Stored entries
^^^^

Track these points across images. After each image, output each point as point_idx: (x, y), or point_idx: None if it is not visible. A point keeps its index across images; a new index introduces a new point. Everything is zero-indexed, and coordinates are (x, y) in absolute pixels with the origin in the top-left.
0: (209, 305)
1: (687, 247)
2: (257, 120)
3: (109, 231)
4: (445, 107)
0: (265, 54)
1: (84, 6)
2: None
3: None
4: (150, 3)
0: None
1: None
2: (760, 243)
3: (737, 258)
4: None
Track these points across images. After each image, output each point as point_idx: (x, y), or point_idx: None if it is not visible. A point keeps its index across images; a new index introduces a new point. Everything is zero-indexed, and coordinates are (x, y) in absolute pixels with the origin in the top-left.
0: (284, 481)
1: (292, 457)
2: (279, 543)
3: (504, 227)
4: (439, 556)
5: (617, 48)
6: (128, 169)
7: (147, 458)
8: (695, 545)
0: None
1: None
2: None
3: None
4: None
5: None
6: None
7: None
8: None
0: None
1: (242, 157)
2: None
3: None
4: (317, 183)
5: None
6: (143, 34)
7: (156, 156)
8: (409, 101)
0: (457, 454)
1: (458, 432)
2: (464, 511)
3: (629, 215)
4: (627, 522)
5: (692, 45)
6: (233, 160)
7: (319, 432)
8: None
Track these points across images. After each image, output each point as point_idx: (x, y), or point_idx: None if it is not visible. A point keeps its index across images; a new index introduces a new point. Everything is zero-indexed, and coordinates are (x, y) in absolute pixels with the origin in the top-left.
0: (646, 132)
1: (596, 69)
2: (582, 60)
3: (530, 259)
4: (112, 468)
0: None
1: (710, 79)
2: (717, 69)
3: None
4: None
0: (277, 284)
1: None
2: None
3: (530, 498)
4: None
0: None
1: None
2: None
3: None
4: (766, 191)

^^^^

Rewrite all of the records with "Track these points" replaced by "Follow these points" wherever it occurs, leaving everything else unchanged.

Follow these points across images. After each image, output each point as point_idx: (x, y), or point_idx: None if it is not visible. A point keeps its index across images; a new index introduces a new point. Everything is zero-indexed, and coordinates are (x, y) in absolute pixels with the origin in the top-left.
0: (209, 305)
1: (687, 247)
2: (257, 120)
3: (109, 231)
4: (445, 107)
0: (265, 54)
1: (84, 6)
2: None
3: None
4: (150, 3)
0: None
1: None
2: (760, 243)
3: (737, 258)
4: None
Follow these points across images. After each image, output each point as point_idx: (x, y), or point_idx: None if it is not visible. A point keeps its index across images; a new index introduces a new point. Everything is zero-indexed, and coordinates are (x, y) in absolute pixels with the origin in the top-left.
0: (284, 481)
1: (292, 457)
2: (279, 543)
3: (504, 227)
4: (439, 556)
5: (617, 48)
6: (128, 169)
7: (147, 458)
8: (695, 545)
0: None
1: None
2: None
3: None
4: None
5: None
6: None
7: None
8: None
0: None
1: (242, 157)
2: None
3: None
4: (317, 183)
5: None
6: (143, 34)
7: (156, 156)
8: (409, 101)
0: (457, 454)
1: (458, 432)
2: (464, 511)
3: (629, 215)
4: (627, 522)
5: (692, 45)
6: (233, 160)
7: (319, 432)
8: None
Follow these points across images. After each image, output each point as point_idx: (x, y), or point_idx: None if it is not visible. A point keeps its index across images; a new index introduces a new point. Everything is zero-indexed, and coordinates are (x, y) in absolute pixels with the origin in the top-left.
0: (646, 132)
1: (596, 69)
2: (582, 60)
3: (530, 259)
4: (112, 468)
0: None
1: (710, 79)
2: (717, 69)
3: None
4: None
0: (277, 284)
1: None
2: None
3: (530, 498)
4: None
0: None
1: None
2: None
3: None
4: (766, 191)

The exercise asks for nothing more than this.